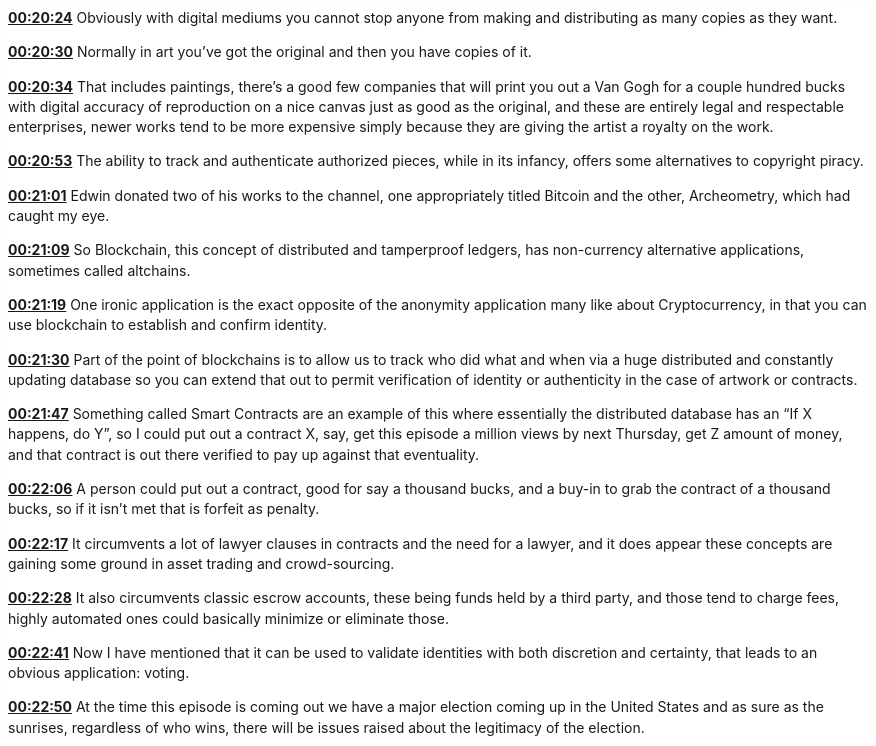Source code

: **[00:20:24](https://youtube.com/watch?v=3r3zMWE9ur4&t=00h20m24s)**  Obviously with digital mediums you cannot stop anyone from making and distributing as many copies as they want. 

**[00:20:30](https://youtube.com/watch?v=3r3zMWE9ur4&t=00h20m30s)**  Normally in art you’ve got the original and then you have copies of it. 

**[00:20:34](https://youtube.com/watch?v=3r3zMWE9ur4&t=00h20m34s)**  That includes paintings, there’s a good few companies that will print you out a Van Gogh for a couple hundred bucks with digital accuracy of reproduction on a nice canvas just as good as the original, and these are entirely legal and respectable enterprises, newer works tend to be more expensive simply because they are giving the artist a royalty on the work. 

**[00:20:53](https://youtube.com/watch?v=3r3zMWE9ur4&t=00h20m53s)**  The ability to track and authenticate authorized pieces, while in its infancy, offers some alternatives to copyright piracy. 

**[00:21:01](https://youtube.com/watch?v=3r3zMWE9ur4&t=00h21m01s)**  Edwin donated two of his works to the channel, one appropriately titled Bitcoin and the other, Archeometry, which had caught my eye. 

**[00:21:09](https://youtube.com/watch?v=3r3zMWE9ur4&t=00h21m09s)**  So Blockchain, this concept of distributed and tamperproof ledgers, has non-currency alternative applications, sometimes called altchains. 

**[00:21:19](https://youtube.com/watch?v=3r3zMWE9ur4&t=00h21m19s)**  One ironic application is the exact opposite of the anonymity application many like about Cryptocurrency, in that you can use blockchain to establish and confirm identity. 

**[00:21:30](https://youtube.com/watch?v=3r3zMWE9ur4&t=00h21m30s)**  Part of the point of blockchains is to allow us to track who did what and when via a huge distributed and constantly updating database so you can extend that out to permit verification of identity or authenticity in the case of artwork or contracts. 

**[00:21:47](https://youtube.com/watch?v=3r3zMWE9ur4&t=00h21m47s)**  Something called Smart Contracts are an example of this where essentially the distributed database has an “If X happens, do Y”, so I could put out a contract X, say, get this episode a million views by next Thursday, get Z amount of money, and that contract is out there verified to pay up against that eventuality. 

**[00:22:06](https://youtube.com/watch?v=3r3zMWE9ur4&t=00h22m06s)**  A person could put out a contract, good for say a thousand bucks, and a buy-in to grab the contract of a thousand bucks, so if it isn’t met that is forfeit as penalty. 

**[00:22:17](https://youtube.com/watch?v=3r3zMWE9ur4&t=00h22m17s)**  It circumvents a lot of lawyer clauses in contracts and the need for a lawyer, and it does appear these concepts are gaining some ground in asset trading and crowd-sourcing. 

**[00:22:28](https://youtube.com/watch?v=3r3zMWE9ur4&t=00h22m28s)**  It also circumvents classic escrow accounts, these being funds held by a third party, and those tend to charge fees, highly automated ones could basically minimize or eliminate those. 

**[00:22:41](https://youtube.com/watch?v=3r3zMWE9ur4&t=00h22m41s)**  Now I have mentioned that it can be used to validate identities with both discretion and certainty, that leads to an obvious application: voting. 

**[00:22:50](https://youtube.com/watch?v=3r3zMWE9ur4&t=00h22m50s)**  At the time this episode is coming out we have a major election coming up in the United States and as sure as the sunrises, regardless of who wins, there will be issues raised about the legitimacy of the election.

#### EXERCISE BRIEF
Please output the material above unchanged, apart from removing the pictures.

#### THE COMPLETED TASK
Source code

: **[00:20:24](https://youtube.com/watch?v=3r3zMWE9ur4&t=00h20m24s)**  Obviously with digital mediums you cannot stop anyone from making and distributing as many copies as they want. 

**[00:20:30](https://youtube.com/watch?v=3r3zMWE9ur4&t=00h20m30s)**  Normally in art you’ve got the original and then you have copies of it. 

**[00:20:34](https://youtube.com/watch?v=3r3zMWE9ur4&t=00h20m34s)**  That includes paintings, there’s a good few companies that will print you out a Van Gogh for a couple hundred bucks with digital accuracy of reproduction on a nice canvas just as good as the original, and these are entirely legal and respectable enterprises, newer works tend to be more expensive simply because they are giving the artist a royalty on the work. 

**[00:20:53](https://youtube.com/watch?v=3r3zMWE9ur4&t=00h20m53s)**  The ability to track and authenticate authorized pieces, while in its infancy, offers some alternatives to copyright piracy. 

**[00:21:01](https://youtube.com/watch?v=3r3zMWE9ur4&t=00h21m01s)**  Edwin donated two of his works to the channel, one appropriately titled Bitcoin and the other, Archeometry, which had caught my eye. 

**[00:21:09](https://youtube.com/watch?v=3r3zMWE9ur4&t=00h21m09s)**  So Blockchain, this concept of distributed and tamperproof ledgers, has non-currency alternative applications, sometimes called altchains. 

**[00:21:19](https://youtube.com/watch?v=3r3zMWE9ur4&t=00h21m19s)**  One ironic application is the exact opposite of the anonymity application many like about Cryptocurrency, in that you can use blockchain to establish and confirm identity. 

**[00:21:30](https://youtube.com/watch?v=3r3zMWE9ur4&t=00h21m30s)**  Part of the point of blockchains is to allow us to track who did what and when via a huge distributed and constantly updating database so you can extend that out to permit verification of identity or authenticity in the case of artwork or contracts. 

**[00:21:47](https://youtube.com/watch?v=3r3zMWE9ur4&t=00h21m47s)**  Something called Smart Contracts are an example of this where essentially the distributed database has an “If X happens, do Y”, so I could put out a contract X, say, get this episode a million views by next Thursday, get Z amount of money, and that contract is out there verified to pay up against that eventuality. 

**[00:22:06](https://youtube.com/watch?v=3r3zMWE9ur4&t=00h22m06s)**  A person could put out a contract, good for say a thousand bucks, and a buy-in to grab the contract of a thousand bucks, so if it isn’t met that is forfeit as penalty. 

**[00:22:17](https://youtube.com/watch?v=3r3zMWE9ur4&t=00h22m17s)**  It circumvents a lot of lawyer clauses in contracts and the need for a lawyer, and it does appear these concepts are gaining some ground in asset trading and crowd-sourcing. 

**[00:22:28](https://youtube.com/watch?v=3r3zMWE9ur4&t=00h22m28s)**  It also circumvents classic escrow accounts, these being funds held by a third party, and those tend to charge fees, highly automated ones could basically minimize or eliminate those. 

**[00:22:41](https://youtube.com/watch?v=3r3zMWE9ur4&t=00h22m41s)**  Now I have mentioned that it can be used to validate identities with both discretion and certainty, that leads to an obvious application: voting. 

**[00:22:50](https://youtube.com/watch?v=3r3zMWE9ur4&t=00h22m50s)**  At the time this episode is coming out we have a major election coming up in the United States and as sure as the sunrises, regardless of who wins, there will be issues raised about the legitimacy of the election.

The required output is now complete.